Pakistan’s latest Household Integrated Economic Survey was released at an awkward moment. Inflation has finally cooled, the stock market is setting new records with enviable regularity, the external account is behaving itself for once, and Pakistan is once again enjoying a brief cameo in the geopolitical spotlight.
On paper, things look calmer. In kitchens across the country, however, the story is moving in the opposite direction.
The HIES 2024-25 makes one uncomfortable point abundantly clear: Pakistanis are eating less. Not just the poor, not just rural households, not just one province or one demographic category. Per capita food consumption has deteriorated across income quintiles and across regions compared with the last survey in 2018-19.

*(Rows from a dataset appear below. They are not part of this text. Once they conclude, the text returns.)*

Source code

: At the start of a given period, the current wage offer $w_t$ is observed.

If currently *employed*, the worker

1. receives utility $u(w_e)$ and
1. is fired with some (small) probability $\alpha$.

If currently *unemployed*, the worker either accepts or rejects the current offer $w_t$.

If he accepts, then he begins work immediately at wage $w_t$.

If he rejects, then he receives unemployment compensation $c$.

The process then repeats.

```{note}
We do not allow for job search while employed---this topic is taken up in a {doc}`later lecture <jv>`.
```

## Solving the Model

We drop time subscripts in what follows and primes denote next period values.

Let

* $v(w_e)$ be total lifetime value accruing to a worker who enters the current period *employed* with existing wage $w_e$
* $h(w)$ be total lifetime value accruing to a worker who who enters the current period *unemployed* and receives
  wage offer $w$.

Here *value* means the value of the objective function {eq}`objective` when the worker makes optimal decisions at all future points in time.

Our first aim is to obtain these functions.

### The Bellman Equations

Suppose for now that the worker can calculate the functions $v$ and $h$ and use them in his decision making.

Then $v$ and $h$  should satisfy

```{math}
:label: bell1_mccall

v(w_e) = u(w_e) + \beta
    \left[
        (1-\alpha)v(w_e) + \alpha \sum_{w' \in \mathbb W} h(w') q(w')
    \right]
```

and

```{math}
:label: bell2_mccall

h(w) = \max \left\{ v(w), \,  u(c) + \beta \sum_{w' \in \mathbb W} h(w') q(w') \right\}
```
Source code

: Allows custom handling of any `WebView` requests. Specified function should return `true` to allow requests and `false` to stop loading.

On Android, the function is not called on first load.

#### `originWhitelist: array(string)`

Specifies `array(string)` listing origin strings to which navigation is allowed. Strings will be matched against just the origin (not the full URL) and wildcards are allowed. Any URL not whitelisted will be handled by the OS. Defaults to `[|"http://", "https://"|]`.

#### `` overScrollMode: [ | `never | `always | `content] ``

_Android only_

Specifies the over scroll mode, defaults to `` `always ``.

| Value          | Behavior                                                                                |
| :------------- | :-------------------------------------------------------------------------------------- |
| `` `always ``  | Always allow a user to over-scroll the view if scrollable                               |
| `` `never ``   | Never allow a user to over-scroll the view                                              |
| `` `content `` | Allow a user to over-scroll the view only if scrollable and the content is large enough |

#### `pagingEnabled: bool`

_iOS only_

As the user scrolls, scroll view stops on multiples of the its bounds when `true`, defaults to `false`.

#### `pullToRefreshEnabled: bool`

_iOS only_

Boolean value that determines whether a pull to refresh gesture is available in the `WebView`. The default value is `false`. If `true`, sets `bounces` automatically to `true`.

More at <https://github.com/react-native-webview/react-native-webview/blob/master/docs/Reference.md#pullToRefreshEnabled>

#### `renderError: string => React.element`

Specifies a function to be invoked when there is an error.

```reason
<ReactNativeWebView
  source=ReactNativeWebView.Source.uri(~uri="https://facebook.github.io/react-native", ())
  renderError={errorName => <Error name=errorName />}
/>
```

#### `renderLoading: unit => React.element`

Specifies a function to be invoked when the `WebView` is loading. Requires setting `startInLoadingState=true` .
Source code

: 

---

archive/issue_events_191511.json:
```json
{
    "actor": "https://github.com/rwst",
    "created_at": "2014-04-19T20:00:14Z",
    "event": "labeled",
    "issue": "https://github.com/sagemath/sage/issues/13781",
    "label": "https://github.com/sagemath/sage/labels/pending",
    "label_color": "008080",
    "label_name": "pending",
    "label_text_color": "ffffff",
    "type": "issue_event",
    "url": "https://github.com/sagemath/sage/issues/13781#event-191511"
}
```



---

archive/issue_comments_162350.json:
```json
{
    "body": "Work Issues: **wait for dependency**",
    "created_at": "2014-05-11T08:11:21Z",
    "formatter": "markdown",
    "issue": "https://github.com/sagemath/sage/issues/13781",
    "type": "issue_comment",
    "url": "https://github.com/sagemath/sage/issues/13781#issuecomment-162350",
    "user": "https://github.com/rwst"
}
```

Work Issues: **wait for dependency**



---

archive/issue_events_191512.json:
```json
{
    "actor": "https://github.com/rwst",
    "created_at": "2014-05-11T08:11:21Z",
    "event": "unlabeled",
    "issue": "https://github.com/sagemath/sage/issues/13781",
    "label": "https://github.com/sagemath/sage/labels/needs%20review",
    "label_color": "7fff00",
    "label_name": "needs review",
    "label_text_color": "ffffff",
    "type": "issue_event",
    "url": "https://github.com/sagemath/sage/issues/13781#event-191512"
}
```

In several staples, the decline is even starker when compared with two decades ago. This is not a temporary blip. It is a slow, grinding erosion of household welfare.
Some will rush to put a positive spin on parts of the data. Wheat and rice consumption is down, they will say, perhaps this is a sign of changing dietary preferences, improved health awareness, or a shift away from excessive carbohydrates. This argument might hold water in a country where food choices are driven by lifestyle decisions. In Pakistan, it borders on parody.
The same HIES tells us that 24 percent of households now face moderate to severe food insecurity, up sharply from 16 percent in 2018-19. This is not the profile of a population making conscious, health-driven substitutions. It is the profile of households cutting back because they have no choice.
When pulses consumption is lower than it was two decades ago, when milk intake shows a declining trend despite population growth and urbanization, when beef and mutton consumption continues its long slide and even chicken consumption struggles to hold gains, the explanation is not wellness. It is affordability.
The chart accompanying these numbers makes for grim reading. Wheat and wheat flour consumption has steadily declined over time. Rice has failed to compensate. Pulses, the protein fallback for millions, remain well below past levels. Milk consumption, often treated as a basic nutritional indicator, has weakened.
Cooking oil consumption has risen, yes, but largely because calories must come from somewhere and oil remains a relatively cheap way to stretch meals. This is not dietary diversification. It is coping behavior.
Tea consumption, meanwhile, continues to rise, perhaps the most Pakistani response of all. When meals shrink, chai fills the gaps.
This is where the macro narrative collides with household reality. Real incomes have not merely stagnated. They have been hollowed out, slowly over two decades and violently over the past three to four years. Households are eating less so that they can keep a roof overhead, pay school fees, cover transport costs, or simply keep the lights on.
Energy, housing, and basic services have crowded food out of household budgets, not because food has become less important, but because everything else has become unavoidable.
The health consequences of this adjustment are not immediately visible in headline numbers. They will not show up in quarterly GDP prints or market indices. They will appear later, in stunting, weakened immunity, lower cognitive outcomes, and rising long-term healthcare costs. A population that consistently under-consumes protein and dairy does not become more productive with time. It becomes more fragile.
The uncomfortable truth is that macro stability has been purchased by squeezing households, and the squeeze is now showing up in plates, not just balance sheets. Celebrating stable inflation after prices have already reset at much higher levels misses the point. Applauding stock market performance in a country where a quarter of households face food insecurity is an exercise in selective vision.
HIES 2024-25 should be read not as a routine statistical release, but as a welfare alarm bell.
The numbers suggest that Pakistan’s growth model, such as it is, has failed to protect basic consumption even during periods of supposed stabilization. If people are eating less today than they did five, ten, or twenty years ago, then something fundamental is broken.
Markets may be calm. Accounts may be balanced. Headlines may sound optimistic. But the data tells us that Pakistanis are tightening belts that were already tight. And no amount of macro spin can turn an emptier plate into a success story.